Why Stocks Offer Higher Returns

Over many decades, equities have produced approximately 10% annual returns, compared with roughly 4–5% for bonds and 1-3% for cash.

That gap is not accidental. Stocks come with uncertainty. They come with volatility. They come with periods — sometimes uncomfortable ones — when prices move sharply in the wrong direction. If markets were perfectly stable, the long-term return advantage of equities would likely disappear. The lawyer in me thinks about it this way: the volatility is simply part of the contract.

The World Always Looks Chaotic in Real Time

The final chart I want to share may be the most instructive.  It should look familiar, because Eric used a similar one in his last commentary—and he borrowed it from Shiv. I am sure Rob and Mat have their favourite versions too!

It shows the long-term growth of $1 invested in the stock market, with major global crises marked along the timeline. Unfortunately, the list is long. At the time, each of these moments felt overwhelming.

Yet when viewed through the lens of decades, they appear as interruptions in a much longer story of economic progress and corporate growth.

History has a way of smoothing out events that felt anything but smooth at the time.

A Final Reminder (Mostly for Myself)

So, this note is a quiet reflection: markets will pull back; headlines will become dramatic; predictions will become confident; and the future will feel unusually uncertain — even though uncertainty was there all along.
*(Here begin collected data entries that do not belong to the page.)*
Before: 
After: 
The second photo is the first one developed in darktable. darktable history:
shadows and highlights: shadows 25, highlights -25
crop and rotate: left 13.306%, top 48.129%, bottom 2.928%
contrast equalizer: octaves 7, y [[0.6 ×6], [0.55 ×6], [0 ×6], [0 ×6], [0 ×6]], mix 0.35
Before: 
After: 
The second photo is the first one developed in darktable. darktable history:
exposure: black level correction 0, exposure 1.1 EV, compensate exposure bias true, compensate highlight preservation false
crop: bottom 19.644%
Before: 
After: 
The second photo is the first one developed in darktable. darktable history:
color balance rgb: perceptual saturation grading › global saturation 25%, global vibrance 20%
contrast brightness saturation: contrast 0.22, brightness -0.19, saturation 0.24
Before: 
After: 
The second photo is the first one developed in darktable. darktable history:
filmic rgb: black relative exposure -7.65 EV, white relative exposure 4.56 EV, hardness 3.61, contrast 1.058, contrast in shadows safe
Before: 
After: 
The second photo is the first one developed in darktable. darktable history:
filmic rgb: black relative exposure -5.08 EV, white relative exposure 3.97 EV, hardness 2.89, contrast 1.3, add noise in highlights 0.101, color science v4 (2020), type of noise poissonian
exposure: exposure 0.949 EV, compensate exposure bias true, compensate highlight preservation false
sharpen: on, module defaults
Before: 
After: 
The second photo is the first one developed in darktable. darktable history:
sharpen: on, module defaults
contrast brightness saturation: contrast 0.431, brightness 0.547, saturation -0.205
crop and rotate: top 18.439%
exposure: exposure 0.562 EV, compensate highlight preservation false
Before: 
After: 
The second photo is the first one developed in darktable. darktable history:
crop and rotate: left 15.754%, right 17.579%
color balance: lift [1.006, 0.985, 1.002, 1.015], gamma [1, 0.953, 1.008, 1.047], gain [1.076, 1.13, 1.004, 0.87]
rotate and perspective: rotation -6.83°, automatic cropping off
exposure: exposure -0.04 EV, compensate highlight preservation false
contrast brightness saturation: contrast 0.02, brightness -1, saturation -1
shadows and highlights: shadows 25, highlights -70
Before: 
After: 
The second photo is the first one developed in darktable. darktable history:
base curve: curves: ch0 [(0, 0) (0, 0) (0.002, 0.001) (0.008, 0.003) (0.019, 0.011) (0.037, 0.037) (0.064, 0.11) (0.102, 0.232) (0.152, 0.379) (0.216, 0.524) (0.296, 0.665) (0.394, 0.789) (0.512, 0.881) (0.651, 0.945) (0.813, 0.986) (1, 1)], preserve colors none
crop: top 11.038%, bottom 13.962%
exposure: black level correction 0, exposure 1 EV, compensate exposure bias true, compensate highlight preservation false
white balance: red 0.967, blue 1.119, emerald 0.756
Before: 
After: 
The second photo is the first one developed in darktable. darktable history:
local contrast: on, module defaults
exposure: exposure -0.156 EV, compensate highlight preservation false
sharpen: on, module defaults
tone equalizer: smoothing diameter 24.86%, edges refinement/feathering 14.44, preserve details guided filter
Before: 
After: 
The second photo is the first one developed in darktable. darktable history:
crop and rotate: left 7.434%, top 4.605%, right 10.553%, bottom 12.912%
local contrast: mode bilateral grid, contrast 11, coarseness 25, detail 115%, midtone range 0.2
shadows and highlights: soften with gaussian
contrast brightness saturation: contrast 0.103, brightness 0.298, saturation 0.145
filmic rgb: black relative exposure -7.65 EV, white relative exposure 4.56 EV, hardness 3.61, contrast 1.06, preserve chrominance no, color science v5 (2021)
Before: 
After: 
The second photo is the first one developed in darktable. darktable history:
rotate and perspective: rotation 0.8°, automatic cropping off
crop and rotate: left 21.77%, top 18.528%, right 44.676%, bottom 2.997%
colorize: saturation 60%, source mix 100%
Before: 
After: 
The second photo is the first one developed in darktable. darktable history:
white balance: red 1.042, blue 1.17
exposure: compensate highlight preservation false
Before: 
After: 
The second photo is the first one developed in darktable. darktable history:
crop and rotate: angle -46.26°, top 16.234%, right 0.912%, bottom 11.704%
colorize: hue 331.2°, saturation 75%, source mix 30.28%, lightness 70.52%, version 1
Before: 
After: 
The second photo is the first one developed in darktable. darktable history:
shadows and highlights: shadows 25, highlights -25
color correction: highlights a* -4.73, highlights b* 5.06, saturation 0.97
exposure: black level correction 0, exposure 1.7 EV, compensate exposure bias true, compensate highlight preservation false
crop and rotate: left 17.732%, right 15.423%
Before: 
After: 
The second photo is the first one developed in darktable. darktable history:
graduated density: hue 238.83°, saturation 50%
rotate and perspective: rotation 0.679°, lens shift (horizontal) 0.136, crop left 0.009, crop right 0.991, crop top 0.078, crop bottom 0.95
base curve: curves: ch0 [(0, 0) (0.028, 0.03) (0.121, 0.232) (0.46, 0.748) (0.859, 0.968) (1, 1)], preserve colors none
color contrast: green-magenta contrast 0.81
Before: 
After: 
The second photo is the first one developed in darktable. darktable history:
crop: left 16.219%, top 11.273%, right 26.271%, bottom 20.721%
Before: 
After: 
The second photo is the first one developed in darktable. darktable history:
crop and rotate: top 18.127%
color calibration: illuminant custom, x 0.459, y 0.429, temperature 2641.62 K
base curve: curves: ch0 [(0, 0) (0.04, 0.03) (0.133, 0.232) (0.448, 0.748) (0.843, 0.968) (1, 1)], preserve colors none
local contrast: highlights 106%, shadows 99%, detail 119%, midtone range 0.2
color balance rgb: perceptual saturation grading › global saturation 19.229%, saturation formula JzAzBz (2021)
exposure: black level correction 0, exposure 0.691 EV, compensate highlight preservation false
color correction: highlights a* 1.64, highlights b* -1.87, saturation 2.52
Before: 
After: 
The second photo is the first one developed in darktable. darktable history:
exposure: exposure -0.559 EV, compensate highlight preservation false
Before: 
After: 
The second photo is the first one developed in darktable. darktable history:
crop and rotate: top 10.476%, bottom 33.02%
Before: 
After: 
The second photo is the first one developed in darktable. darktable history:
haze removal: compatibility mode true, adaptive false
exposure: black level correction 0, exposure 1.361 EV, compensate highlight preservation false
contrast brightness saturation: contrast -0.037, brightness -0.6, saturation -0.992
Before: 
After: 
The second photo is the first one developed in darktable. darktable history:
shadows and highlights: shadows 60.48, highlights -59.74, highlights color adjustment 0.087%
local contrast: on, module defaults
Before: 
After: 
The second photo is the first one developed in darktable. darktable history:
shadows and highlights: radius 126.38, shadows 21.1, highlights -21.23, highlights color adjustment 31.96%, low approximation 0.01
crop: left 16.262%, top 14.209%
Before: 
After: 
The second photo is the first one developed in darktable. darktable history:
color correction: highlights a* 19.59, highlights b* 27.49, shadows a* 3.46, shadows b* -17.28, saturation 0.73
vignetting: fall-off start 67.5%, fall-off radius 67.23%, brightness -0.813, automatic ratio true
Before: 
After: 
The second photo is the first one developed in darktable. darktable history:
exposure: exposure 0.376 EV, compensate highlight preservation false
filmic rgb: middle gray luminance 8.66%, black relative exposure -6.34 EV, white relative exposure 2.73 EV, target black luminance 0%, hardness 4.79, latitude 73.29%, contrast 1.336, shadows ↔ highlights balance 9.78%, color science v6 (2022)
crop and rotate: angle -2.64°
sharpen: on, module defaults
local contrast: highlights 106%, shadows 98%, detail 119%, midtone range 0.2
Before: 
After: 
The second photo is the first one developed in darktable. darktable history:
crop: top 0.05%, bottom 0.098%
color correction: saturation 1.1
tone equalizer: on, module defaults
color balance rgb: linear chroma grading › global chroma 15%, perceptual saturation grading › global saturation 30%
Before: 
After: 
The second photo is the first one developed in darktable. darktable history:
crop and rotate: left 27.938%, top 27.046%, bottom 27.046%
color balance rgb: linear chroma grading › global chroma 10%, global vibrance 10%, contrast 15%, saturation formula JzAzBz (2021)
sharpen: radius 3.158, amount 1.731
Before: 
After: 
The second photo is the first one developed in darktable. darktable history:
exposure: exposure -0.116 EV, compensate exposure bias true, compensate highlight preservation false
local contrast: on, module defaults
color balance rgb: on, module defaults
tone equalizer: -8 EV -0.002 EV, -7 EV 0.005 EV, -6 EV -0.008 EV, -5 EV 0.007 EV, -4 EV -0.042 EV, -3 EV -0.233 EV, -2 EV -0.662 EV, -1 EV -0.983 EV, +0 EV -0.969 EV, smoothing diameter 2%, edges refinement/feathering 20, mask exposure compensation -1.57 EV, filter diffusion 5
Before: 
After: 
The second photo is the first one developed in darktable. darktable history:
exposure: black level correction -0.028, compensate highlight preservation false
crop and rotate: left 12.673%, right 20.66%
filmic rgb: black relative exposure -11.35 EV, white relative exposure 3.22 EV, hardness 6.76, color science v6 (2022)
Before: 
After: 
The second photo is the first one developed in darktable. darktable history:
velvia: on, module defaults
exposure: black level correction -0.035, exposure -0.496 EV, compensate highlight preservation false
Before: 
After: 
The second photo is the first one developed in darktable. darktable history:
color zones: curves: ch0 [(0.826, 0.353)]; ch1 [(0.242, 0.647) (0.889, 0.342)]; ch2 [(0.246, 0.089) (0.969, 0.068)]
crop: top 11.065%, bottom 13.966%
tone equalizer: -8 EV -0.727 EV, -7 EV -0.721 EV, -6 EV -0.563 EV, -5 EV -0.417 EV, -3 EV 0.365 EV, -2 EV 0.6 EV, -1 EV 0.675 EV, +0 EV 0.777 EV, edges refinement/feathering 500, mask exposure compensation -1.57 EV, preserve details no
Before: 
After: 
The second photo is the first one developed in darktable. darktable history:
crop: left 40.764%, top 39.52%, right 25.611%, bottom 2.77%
But history does suggest something fairly consistent: the investors who tend to be rewarded over time are the ones who remain patient while everyone else is trying to predict the next headline.

Which is a useful thing for me to remember — especially when the news cycle starts getting loud again.

-Chris

[1] The charts in this note are all compiled from Charlie Bilello’s “The Week in Charts” released on March 11th.

[2] Schwab Brokerage, “Geopolitical Risk is Evolving: what you need to know”, February 9, 2026.